**Exercise requirements:**
**A.** Answer these questions using the Chicago School Days article:
(i) Not counting the principal, how many members sit on each local school council?
(ii) How many parents dominate each council?
(iii) Since what year has Chicago had a central Board of Education overseen by the mayor?
**B.** Copy the portion of the Chicago School Days article starting with "School reform advocates" and going on through "boards for schools.".

**Excerpted passage:**
- Opening Delimiter -

Obama's lackluster record on education.

Obama's lackluster record on education.

Obama's lackluster record on education.

Who's winning, who's losing, and why.
April 2 2008 3:05 PM

Chicago School Days

Obama's lackluster record on education.

Barack Obama. Click image to expand.
Barack Obama

School reform advocates in Chicago have of late been heralding Barack Obama as a champion of local school councils, Chicago's hyperlocal system of school governance. Unique among big-city school districts in the United States, these independent, elected bodies at each school are made up of parents, teachers, and community members, 10 in all, plus the principal. Think of them as mini school boards, parent-teacher organizations on steroids, or condo boards for schools.

Created 20 years ago, these councils each hire and fire their own principals. Though firings aren't common, they turn out to be a very big deal. Dismissing a principal is the education equivalent of capital punishment. It's often career-ending. It disrupts a school to the core. And it sends shock waves out through the rest of the system. The councils—each dominated by six parents—are not all-powerful, however. Since 1995, Chicago has also had a central Board of Education overseen by the mayor that, among other things, has the power to close schools and open new ones.

- Closing Delimiter -

Records from a data source
- Opening Delimiter -

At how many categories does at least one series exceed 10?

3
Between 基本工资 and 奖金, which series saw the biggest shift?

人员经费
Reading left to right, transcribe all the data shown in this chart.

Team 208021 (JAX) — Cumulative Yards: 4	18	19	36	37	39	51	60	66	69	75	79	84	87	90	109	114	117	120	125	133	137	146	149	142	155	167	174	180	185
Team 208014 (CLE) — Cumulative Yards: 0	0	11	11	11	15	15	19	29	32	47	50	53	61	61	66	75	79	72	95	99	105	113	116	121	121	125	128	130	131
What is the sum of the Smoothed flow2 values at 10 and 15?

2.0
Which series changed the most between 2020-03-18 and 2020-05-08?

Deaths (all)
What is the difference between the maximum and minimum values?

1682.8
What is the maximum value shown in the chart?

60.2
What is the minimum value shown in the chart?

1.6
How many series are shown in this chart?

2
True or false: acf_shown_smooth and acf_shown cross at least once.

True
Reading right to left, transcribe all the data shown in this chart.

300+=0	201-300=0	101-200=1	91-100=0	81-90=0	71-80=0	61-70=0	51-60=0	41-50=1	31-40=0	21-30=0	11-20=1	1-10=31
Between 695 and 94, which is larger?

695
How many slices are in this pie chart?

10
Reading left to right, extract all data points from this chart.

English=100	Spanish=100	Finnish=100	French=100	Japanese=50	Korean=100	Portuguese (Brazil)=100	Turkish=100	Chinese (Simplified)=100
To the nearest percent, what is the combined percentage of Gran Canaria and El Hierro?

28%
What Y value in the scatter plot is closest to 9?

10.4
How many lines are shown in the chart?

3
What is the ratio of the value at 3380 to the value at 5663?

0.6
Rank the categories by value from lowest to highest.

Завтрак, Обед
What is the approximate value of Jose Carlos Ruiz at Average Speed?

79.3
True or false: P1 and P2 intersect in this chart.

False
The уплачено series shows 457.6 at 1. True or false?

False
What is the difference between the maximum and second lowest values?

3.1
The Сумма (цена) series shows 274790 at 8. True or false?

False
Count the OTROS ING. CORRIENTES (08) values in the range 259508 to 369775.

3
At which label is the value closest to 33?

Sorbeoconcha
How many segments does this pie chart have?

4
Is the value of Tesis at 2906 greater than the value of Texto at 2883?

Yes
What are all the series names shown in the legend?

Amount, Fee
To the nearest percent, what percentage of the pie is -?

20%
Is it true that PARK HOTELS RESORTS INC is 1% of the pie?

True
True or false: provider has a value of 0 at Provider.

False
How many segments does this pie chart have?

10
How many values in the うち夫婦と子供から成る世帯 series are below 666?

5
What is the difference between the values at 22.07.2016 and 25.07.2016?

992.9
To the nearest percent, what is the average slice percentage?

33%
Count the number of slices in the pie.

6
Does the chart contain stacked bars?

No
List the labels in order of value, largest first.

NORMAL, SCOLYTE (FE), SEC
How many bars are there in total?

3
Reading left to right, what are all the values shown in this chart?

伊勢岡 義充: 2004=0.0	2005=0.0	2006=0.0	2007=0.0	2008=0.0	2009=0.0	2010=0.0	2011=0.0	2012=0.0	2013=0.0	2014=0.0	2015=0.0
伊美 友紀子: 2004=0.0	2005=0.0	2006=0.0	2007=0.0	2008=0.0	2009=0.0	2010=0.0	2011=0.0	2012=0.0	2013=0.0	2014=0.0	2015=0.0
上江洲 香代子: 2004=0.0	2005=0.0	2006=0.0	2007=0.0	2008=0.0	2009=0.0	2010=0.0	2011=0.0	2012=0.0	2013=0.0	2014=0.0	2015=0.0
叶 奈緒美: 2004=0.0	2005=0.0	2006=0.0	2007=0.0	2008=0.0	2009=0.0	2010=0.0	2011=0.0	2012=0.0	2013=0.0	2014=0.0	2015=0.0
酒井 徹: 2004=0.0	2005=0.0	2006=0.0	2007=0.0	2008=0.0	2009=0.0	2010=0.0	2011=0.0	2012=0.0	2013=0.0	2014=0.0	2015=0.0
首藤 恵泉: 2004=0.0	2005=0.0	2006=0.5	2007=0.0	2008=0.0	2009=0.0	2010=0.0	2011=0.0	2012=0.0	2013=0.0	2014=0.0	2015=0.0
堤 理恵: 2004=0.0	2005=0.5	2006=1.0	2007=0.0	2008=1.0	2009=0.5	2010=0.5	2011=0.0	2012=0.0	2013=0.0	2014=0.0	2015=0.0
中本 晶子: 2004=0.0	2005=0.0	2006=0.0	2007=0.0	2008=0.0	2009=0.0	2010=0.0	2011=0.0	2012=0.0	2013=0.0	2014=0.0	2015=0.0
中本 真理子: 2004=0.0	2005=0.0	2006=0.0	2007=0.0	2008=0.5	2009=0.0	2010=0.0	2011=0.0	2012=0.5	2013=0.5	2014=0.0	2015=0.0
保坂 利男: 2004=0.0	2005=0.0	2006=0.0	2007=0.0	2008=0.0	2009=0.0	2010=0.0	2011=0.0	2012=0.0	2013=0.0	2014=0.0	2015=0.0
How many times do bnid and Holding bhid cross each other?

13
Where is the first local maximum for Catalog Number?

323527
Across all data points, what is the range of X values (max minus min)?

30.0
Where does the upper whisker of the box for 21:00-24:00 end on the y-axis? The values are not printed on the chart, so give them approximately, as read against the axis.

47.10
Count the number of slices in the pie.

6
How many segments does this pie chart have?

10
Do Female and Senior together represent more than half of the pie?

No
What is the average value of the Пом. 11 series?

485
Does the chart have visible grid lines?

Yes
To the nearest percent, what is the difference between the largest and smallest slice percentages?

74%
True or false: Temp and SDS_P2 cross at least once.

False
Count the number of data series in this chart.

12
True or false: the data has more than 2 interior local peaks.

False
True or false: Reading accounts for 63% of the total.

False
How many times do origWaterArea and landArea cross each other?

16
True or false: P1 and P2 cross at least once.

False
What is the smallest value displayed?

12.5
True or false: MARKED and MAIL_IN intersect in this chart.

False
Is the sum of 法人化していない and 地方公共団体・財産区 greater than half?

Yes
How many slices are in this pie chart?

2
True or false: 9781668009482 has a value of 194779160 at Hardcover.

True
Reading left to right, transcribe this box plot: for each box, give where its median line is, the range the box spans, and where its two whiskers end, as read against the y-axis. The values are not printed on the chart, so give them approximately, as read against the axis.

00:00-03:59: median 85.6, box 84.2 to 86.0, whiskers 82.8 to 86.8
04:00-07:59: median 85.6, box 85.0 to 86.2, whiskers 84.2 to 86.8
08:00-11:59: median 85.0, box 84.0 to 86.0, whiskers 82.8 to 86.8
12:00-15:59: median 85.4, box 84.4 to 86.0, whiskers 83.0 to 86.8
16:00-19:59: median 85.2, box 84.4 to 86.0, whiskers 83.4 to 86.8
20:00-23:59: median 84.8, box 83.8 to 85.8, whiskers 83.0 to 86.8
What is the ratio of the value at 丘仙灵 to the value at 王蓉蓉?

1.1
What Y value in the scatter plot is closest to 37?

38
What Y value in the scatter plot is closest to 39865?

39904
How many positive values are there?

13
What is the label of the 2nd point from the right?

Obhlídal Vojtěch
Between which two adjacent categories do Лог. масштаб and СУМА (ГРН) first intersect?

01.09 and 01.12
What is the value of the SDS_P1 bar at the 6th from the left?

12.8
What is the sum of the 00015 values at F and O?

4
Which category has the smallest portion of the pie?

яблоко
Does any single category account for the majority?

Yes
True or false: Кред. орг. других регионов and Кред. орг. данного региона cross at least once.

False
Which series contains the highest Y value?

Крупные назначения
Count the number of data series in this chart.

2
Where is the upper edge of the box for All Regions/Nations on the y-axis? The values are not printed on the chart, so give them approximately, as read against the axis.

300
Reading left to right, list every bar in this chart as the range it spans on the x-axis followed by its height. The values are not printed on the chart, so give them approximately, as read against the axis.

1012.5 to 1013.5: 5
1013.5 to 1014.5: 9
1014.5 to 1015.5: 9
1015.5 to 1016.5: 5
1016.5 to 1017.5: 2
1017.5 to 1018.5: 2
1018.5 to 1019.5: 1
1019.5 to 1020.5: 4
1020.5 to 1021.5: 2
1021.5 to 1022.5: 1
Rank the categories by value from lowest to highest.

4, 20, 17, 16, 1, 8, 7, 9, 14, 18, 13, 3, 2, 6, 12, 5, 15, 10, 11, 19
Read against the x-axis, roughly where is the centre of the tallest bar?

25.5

- Closing Delimiter -

**List of solutions:**
**A.**
(i) 10
(ii) Six
(iii) 1995

**B.**
School reform advocates in Chicago have of late been heralding Barack Obama as a champion of local school councils, Chicago's hyperlocal system of school governance. Unique among big-city school districts in the United States, these independent, elected bodies at each school are made up of parents, teachers, and community members, 10 in all, plus the principal. Think of them as mini school boards, parent-teacher organizations on steroids, or condo boards for schools.